A coalition of press freedom groups sent a letter to Oregon’s Multnomah County District Attorney Mike Schmidt, demanding that he drop a criminal trespass charge against Portland photojournalist Alissa Azar.

Azar was covering a pro-Palestinian protest at Portland State University on May 2, 2024, when officers shoved her to the ground and arrested her, despite her press credentials from the National Press Photographers Association. The initial hearing is scheduled for this Friday, June 7.

Freedom of the Press Foundation (FPF) Director of Advocacy Seth Stern said:

Alissa Azar did nothing wrong on May 2. She was simply documenting a public demonstration, as she is entitled to under the Constitution.

District Attorney Schmidt and other prosecutors nationwide must cease senseless prosecutions against journalists who are simply doing their job. With the upcoming presidential elections and ongoing protests over the Israel-Gaza war, the stakes are high and there has never been a more important time for reporters to be able to freely cover protests and police. Journalists need support and protection from local police — not violence and unwarranted arrests.

Azar’s arrest and subsequent prosecution come amid unprecedented waves of arrests of journalists around the globe, especially when documenting law enforcement. It’s also part of a recent spike of arrests of U.S. journalists covering protests over the Israel-Gaza war, which is particularly unnerving just a few years after the alarming press freedom abuses at protests in response to George Floyd’s murder and other civil unrest in 2020.

The 9th Circuit Court of Appeals, which has jurisdiction over Oregon, has made clear that the First Amendment protects journalists covering protests and their aftermath. Reporters play a vital role as watchdogs in ensuring that law enforcement is held accountable in the performance of its duties. Just a few hours from Portland, criminal trespass charges were dropped against a journalist who was arrested while documenting police officers clearing out a homeless encampment in Medford, Oregon. The journalist is now suing the city after the arrest violated her First and Fourth amendment rights by forcibly removing her from the scene.

FPF’s Stern said:

Journalists must be able to remain on the scene and continue the newsgathering process after police disperse demonstrators, without fear of arrest and prosecution. The public is entitled to information about how police behave at protests, especially because, without scrutiny, police are more likely to violate people’s civil rights.

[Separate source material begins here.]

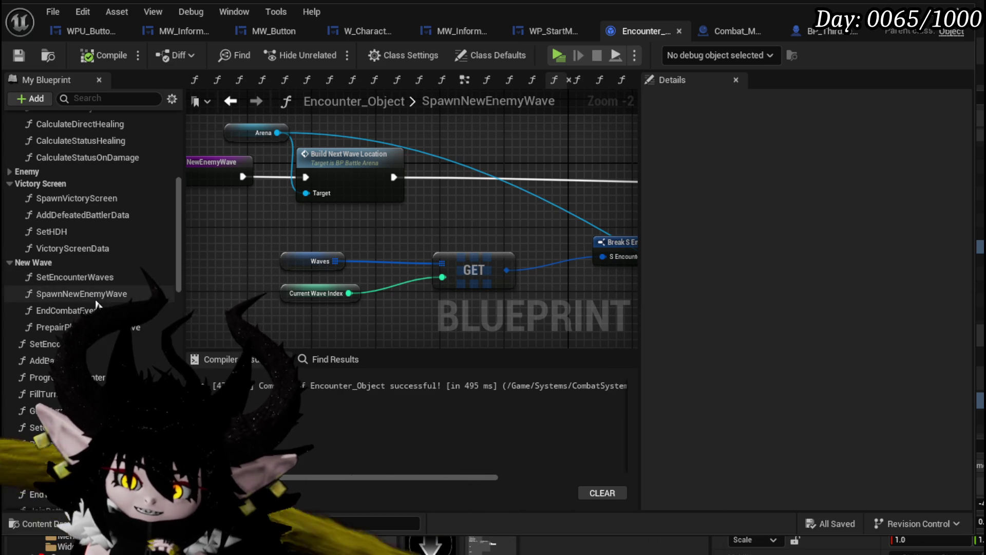
In SetEncounterWaves, move the GET and Current Wave setter up, wire Waves SET to Encounter Wave Amount, save
left_click(93, 279)
double_click(92, 278)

The letter urges the DA’s office to consider the dangerous precedent this prosecution will set for journalists’ right to record police and the public’s access to information. It demands that the DA ensure that journalists are safe to do their jobs without risking arrest by not only dropping the charges against Azar but by continuing to promptly drop similar charges for any journalist who is wrongfully arrested at protests. And police departments in Oregon and everywhere else need to stop arresting journalists in the first place.

In addition to FPF, the letter was signed by the Committee to Protect Journalists, the Foundation for Individual Rights and Expression, the Society of Professional Journalists, and the National Press Photographers Association, among others.